Project Summary Neurodegenerative diseases, especially Alzheimer’s Disease (AD) and Parkinson’s Disease (PD), affect millions of people globally and represent a US major healthcare burden. AD is the world’s most common cause of dementia, and is the sixth leading cause of death in the US. PD is motor disabling condition that advances to cognitive deficits. Currently there exist no effective therapies for AD or PD; even some of the drugs used to ameliorate symptoms, such as in PD, cause serious long-term side effects that may be worse than the disease itself. In AD and PD, accumulation of Amyloid-β (Aβ) or α-Synuclein (α-Syn) and their subsequent aggregation, cause neuronal toxicity, including neuroinflammation, synaptic deficits and neurodegeneration, leading to cognitive or motor deficits. In this application, we conceive an innovative genetic tool (named Autophagon, or AFN) to be developed as a gene therapy that helps target toxic Aβ or α-Syn species to autophagy, an important degradative pathway that is usually impaired in AD and PD. AFN will feature a synthetic gene fragment to help sequester Aβ or α-Syn aggregates and deliver them to the autophagic vesicles for clearance from the neurons. Using viral vectors, we will deliver AFN to cells or to mouse brain via specific stereotaxic injections. First, we will test AFN in vitro using 2D and 3D (brain organoid) neuronal cultures derived from iPSCs harboring APP/PSEN1 or α-Syn mutations that drive Aβ or α-Syn aggregation, respectively, and assess the ability of AFN to suppress aggregate formation and neuronal toxicity. Second, we will use mouse models of AD (with a genetic knock-in of human APP mutations that cause Aβ aggregation) and PD (expressing aggregation-prone mutant human α-Syn) to test the therapeutic potential of AFN and its ability to prevent aggregate formation, neurodegeneration, and cognitive or motor deficits in vivo. If successful, the proposed project will have a major impact on the neurodegenerative diseases field, by developing an effective potential gene therapy for AD and PD, and set the foundation for the next steps of preclinical and clinical testing of this suggested therapy. It may also provide a proof-of-concept for therapy development for other neurodegenerative disorders associated with protein aggregation.

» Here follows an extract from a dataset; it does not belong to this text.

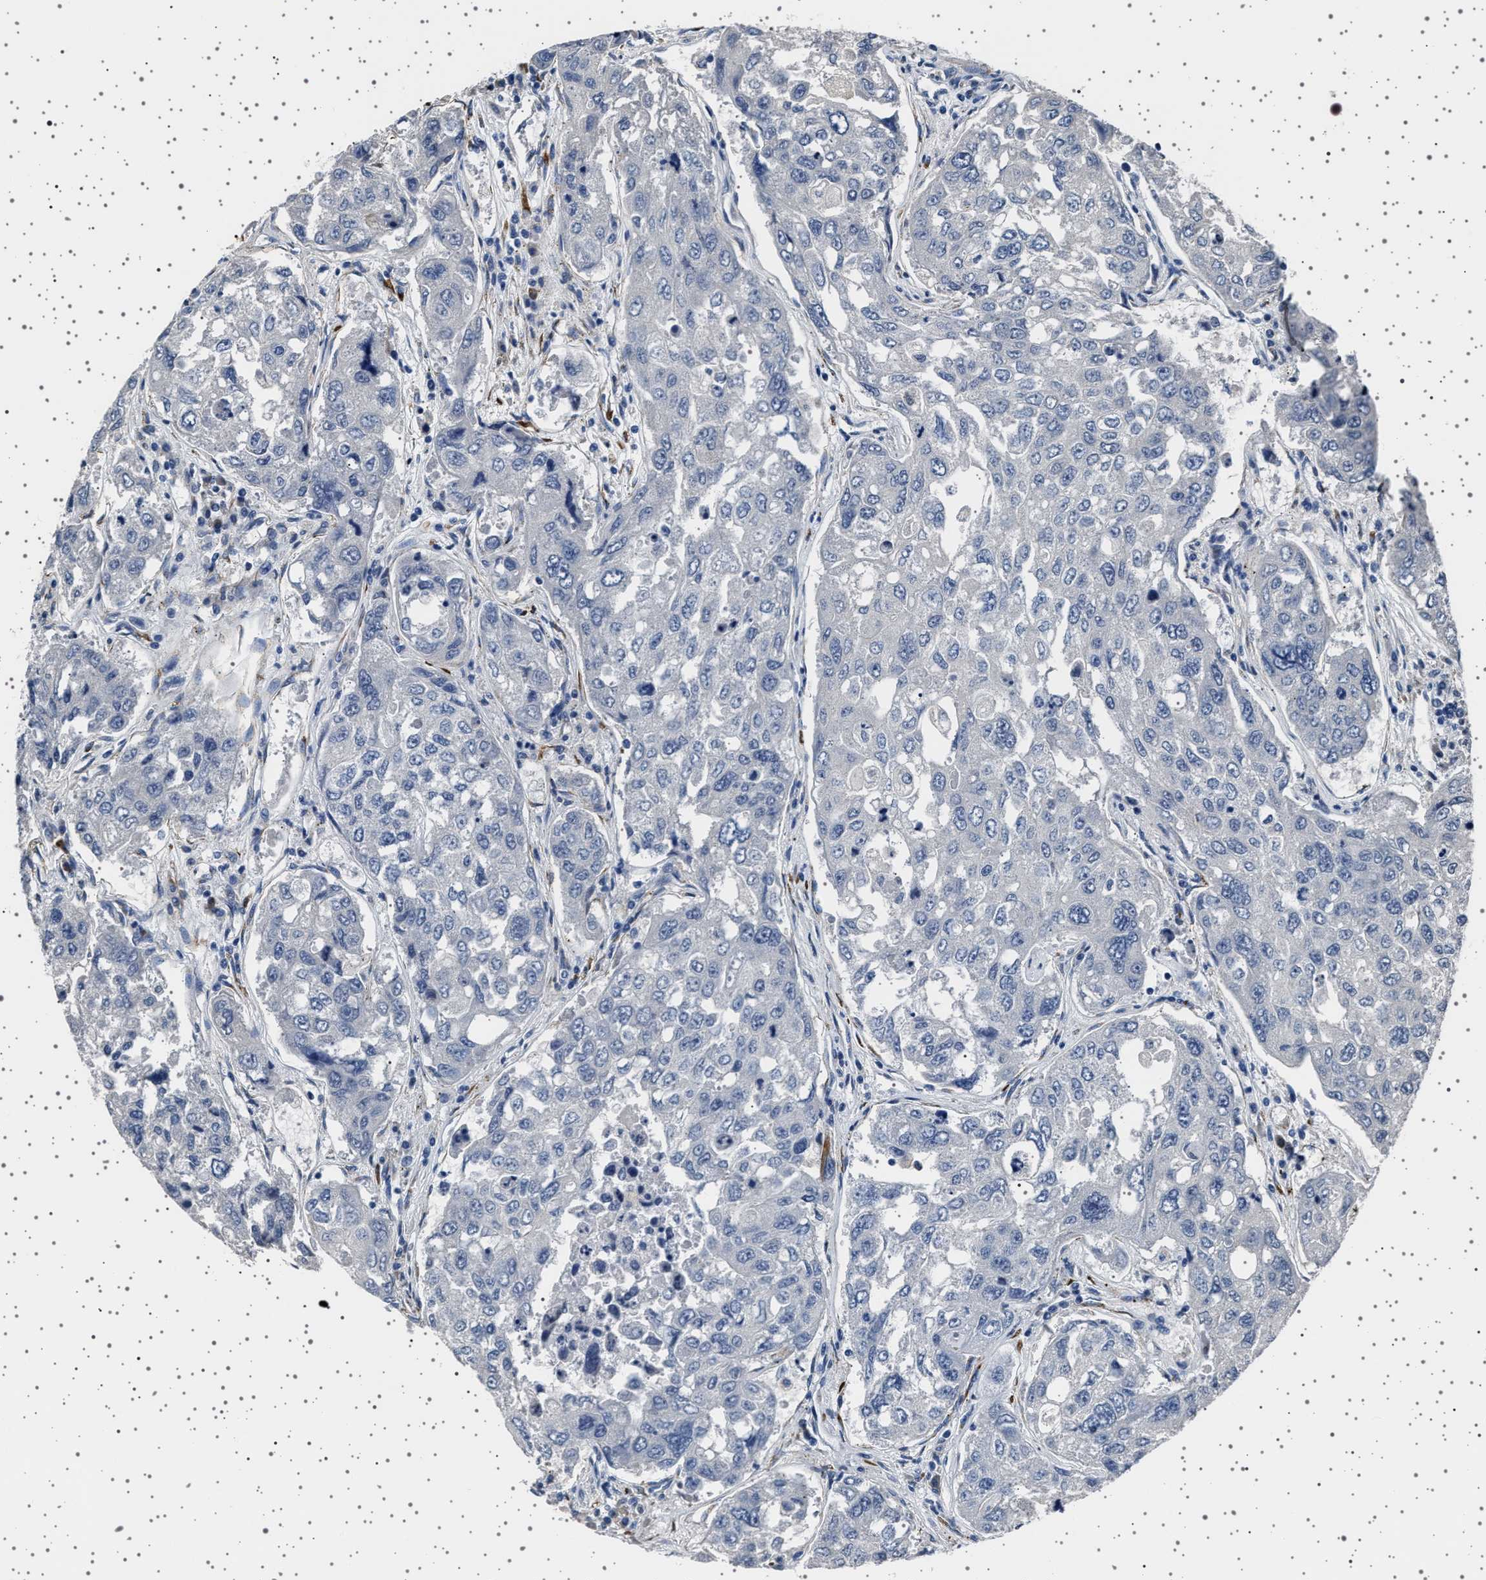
{"staining": {"intensity": "negative", "quantity": "none", "location": "none"}, "tissue": "urothelial cancer", "cell_type": "Tumor cells", "image_type": "cancer", "snomed": [{"axis": "morphology", "description": "Urothelial carcinoma, High grade"}, {"axis": "topography", "description": "Lymph node"}, {"axis": "topography", "description": "Urinary bladder"}], "caption": "Urothelial carcinoma (high-grade) stained for a protein using immunohistochemistry reveals no positivity tumor cells.", "gene": "FTCD", "patient": {"sex": "male", "age": 51}}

项目概要 神经退行性疾病，尤其是阿尔茨海默病 (AD) 和帕金森病 (PD)，会影响 AD 是全球最常见的病因，是全球数百万人的主要医疗负担。 痴呆症是美国第六大死亡原因，PD 是一种发展为运动障碍的疾病。 目前尚无针对 AD 或 PD 的有效疗法；甚至还没有一些用于治疗的药物； 改善症状，例如帕金森病，会导致严重的长期副作用，可能比疾病本身更严重 在 AD 和 PD 中，β 淀粉样蛋白 (Aβ) 或 α-突触核蛋白 (α-Syn) 的积累及其随后的聚集， 引起神经元毒性，包括神经炎症、突触缺陷和神经变性，导致 在此应用中，我们构思了一种创新的遗传工具（称为 Autophagon，或 AFN）将被开发为一种基因疗法，帮助靶向有毒的 Aβ 或 α-Syn 物种进行自噬，这是一种 AD 和 AFN 中通常受损的重要降解途径将以合成基因为特征。 帮助隔离 Aβ 或 α-Syn 聚集体并将其递送至自噬囊泡进行清除的片段 使用病毒载体，我们将通过特定的立体定向将 AFN 递送至细胞或小鼠大脑。 首先，我们将使用源自 2D 和 3D（脑类器官）的神经培养物在体外测试 AFN。 携带 APP/PSEN1 或 α-Syn 突变的 iPSC 分别驱动 Aβ 或 α-Syn 聚集，并评估 其次，我们将使用 AFN 抑制聚集体形成和神经毒性的能力。 AD（通过基因敲入人类 APP 突变导致 Aβ 聚集）和 PD（表达 易于聚集的突变体人类 α-Syn）来测试 AFN 的治疗潜力及其预防能力 如果成功，建议进行体内聚集形成、神经变性以及认知或运动缺陷。 该项目将通过开发有效的潜力，对神经退行性疾病领域产生重大影响 AD和PD的基因治疗，并为下一步的临床前和临床测试奠定基础 建议的疗法还可以为其他疗法的开发提供概念验证。 与蛋白质聚集相关的神经退行性疾病。